City Manager Luke Stowe unveiled a proposed 2023 Evanston city budget Monday afternoon that calls for a 4% increase in property taxes and a nearly 12% jump in total city spending.
City staff estimate the property tax increase will add $64 to the city’s share of the tax bill for a home with an assessed valuation of $300,000.
Much of the increase in total spending is the result of capital improvement projects at the city’s water plant that Deputy City Manager Dave Stoneback says are expected to be paid for by revenue from the other communities that Evanston sells water to, rather than by Evanston residents.
The city’s property tax levy has increased nearly 25% over the past six years — although it was held steady in the 2022 city budget.
Stowe said, “We do have a couple of council members that are interested” in having no property tax increase for 2023, but “others are more interested in providing some additional programs and services.”
“We put forward this draft budget, and will continue to seek feedback from the council and the community,” he added.
The city’s chief financial officer, Hitesh Desai, said the city has built up substantial surpluses in several funds and will be deficit budgeting in those funds next year to bring down those balances.
Of the $402 million in projected spending, only $371 million is expected to be covered by 2023 revenue — meaning the city would spend about $31 million from reserves in various funds.
But Desai says the budget turmoil during the pandemic has led officials to conclude that the city’s current policy of maintaining a two-month reserve in the general fund — or 16.67% of projected annual spending — is not quite sufficient.
So the budget proposes starting a three-year process of raising the general fund reserve level to 20% by 2025 by taking it to 18% next year.
City revenues have been increasing this year — but Desai says that’s largely a result of high inflation rates, which will also increase the city’s costs going forward.
The budget calls for a 4.5% across-the-board wage increase for non-union employees.
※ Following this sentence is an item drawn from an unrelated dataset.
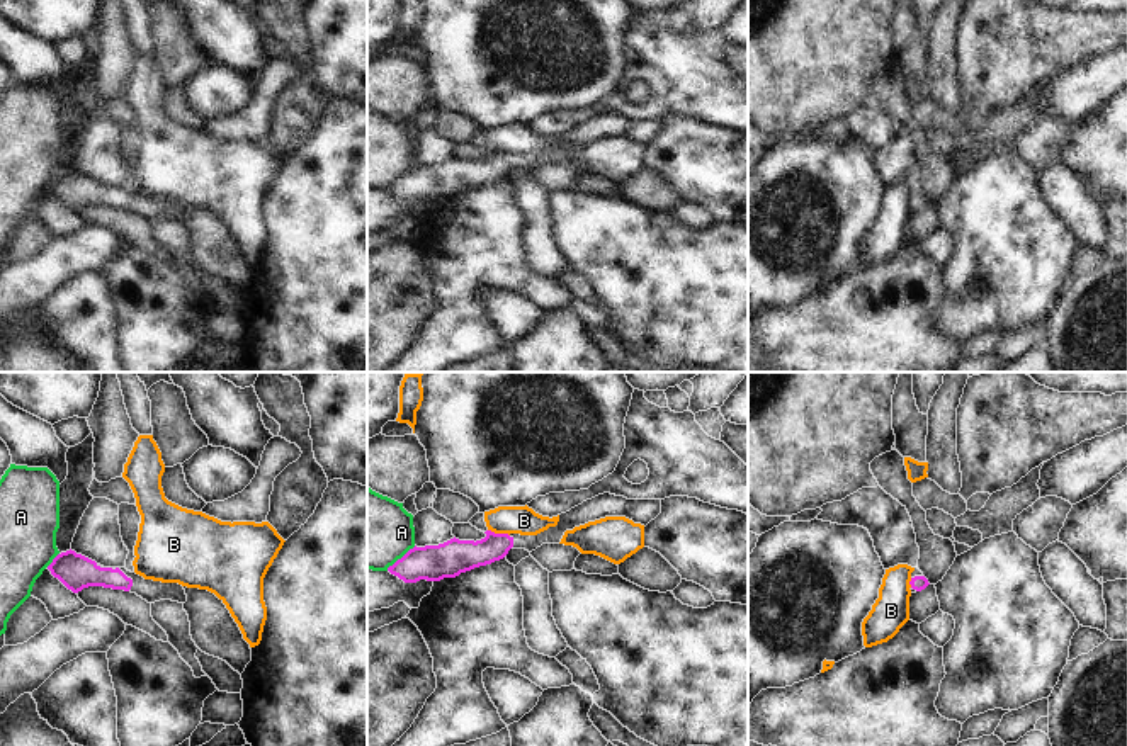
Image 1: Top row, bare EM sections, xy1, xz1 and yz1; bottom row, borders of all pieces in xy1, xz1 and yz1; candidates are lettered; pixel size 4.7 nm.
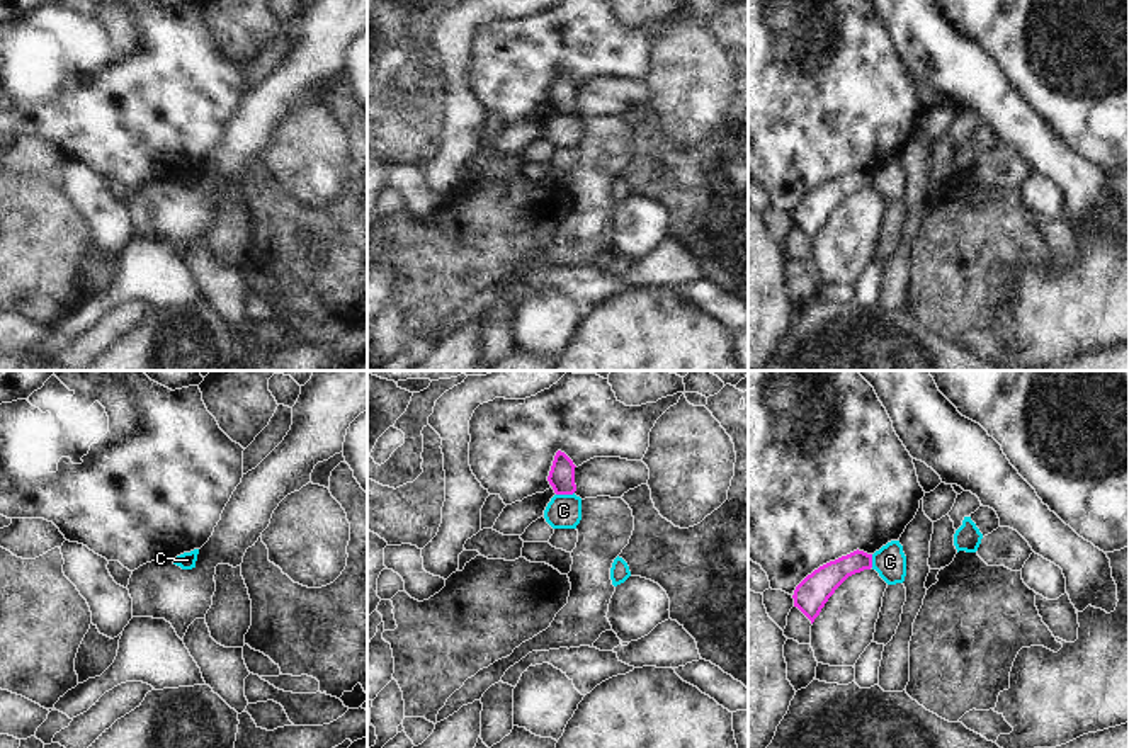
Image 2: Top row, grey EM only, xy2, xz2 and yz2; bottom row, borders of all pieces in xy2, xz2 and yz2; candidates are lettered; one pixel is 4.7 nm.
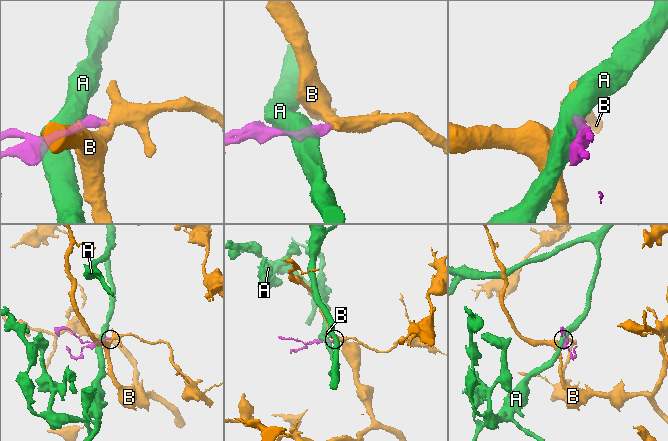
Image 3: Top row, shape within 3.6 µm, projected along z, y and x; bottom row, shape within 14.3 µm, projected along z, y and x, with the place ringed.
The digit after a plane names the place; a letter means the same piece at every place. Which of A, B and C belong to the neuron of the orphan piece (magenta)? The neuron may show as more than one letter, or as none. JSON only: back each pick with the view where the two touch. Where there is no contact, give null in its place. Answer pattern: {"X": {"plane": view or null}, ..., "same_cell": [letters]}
{"same_cell": []}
The city is also negotiating new contracts with its four employee unions to replace agreements that expire at the end of this year.
The budget calls for adding 22.5 new and restored positions to the general fund, including seven new firefighter/paramedics to allow full staffing of the city’s third ambulance.
While the city plans to work to fill 27 open positions in the Police Department, Stowe says the budget does not call for restoring another dozen police jobs that were cut from the budget in the Spring of 2020.
The City Council is scheduled to have its first discussion of the budget during a special meeting on Monday, Oct. 17.
Various public hearings and community meetings will follow, with the Council scheduled to approve a final budget before Thanksgiving.